Please transcribe the data that follows exactly as given, leaving out every picture.

··· GIVEN DATA ···

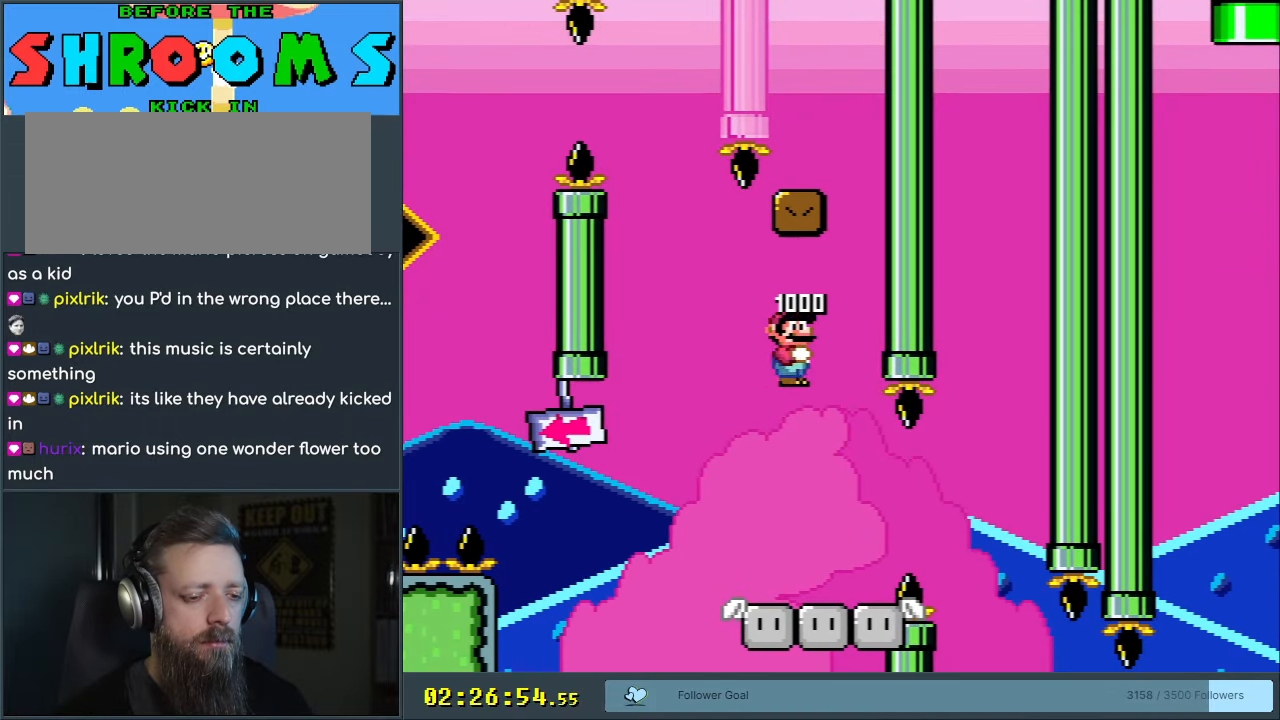
{"buttons": ["Y"], "events": []}
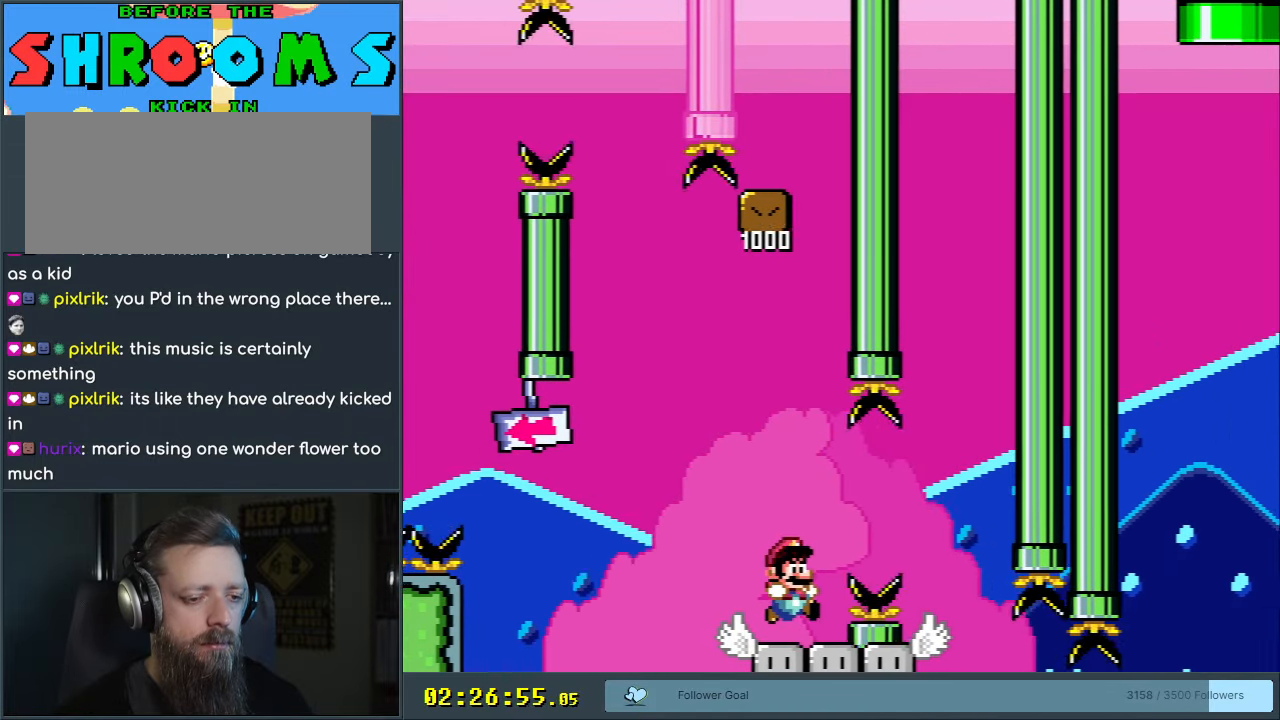
{"buttons": ["B", "Y"], "events": [[17, "DPAD_DOWN", "down"], [117, "B", "down"], [117, "DPAD_RIGHT", "down"], [200, "B", "up"], [267, "B", "down"], [433, "DPAD_DOWN", "up"], [483, "DPAD_RIGHT", "up"]]}
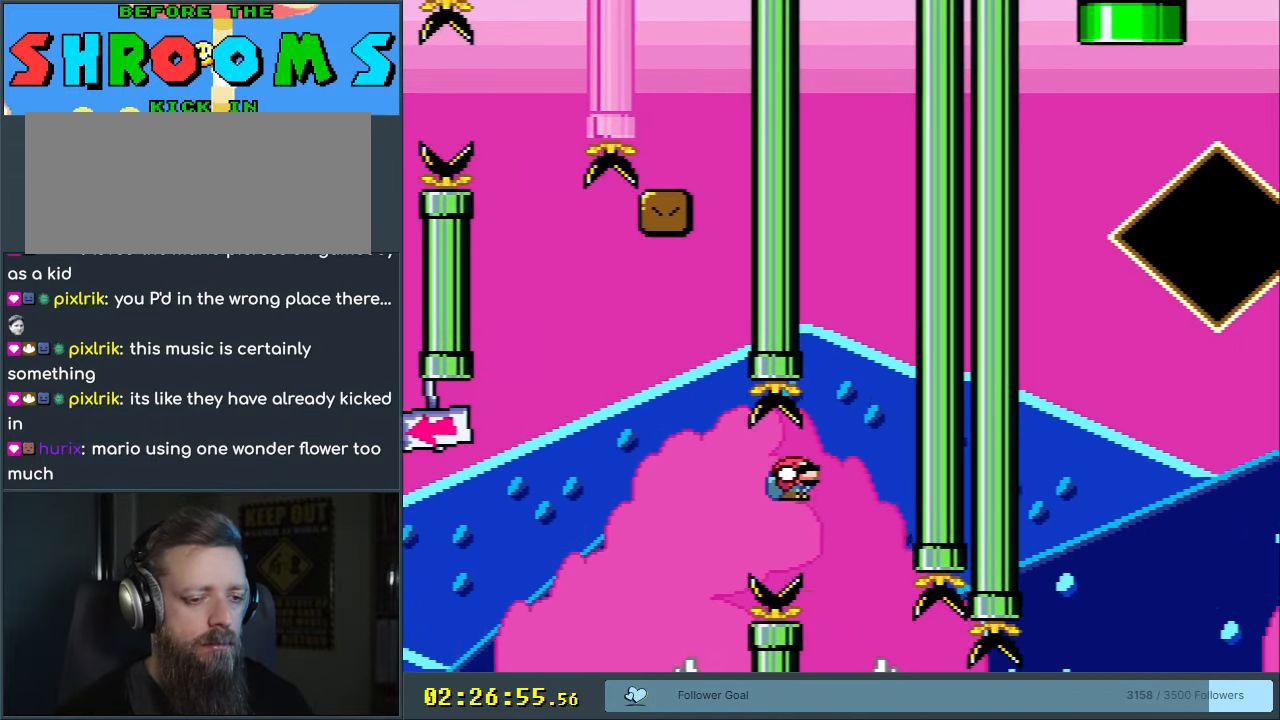
{"buttons": ["B", "Y"], "events": [[83, "DPAD_LEFT", "down"], [233, "DPAD_LEFT", "up"], [317, "DPAD_RIGHT", "down"], [433, "DPAD_RIGHT", "up"]]}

···

- [WRITTEN RESPONSE]:
{"buttons": ["Y"], "events": []}
{"buttons": ["B", "Y"], "events": [[17, "DPAD_DOWN", "down"], [117, "B", "down"], [117, "DPAD_RIGHT", "down"], [200, "B", "up"], [267, "B", "down"], [433, "DPAD_DOWN", "up"], [483, "DPAD_RIGHT", "up"]]}
{"buttons": ["B", "Y"], "events": [[83, "DPAD_LEFT", "down"], [233, "DPAD_LEFT", "up"], [317, "DPAD_RIGHT", "down"], [433, "DPAD_RIGHT", "up"]]}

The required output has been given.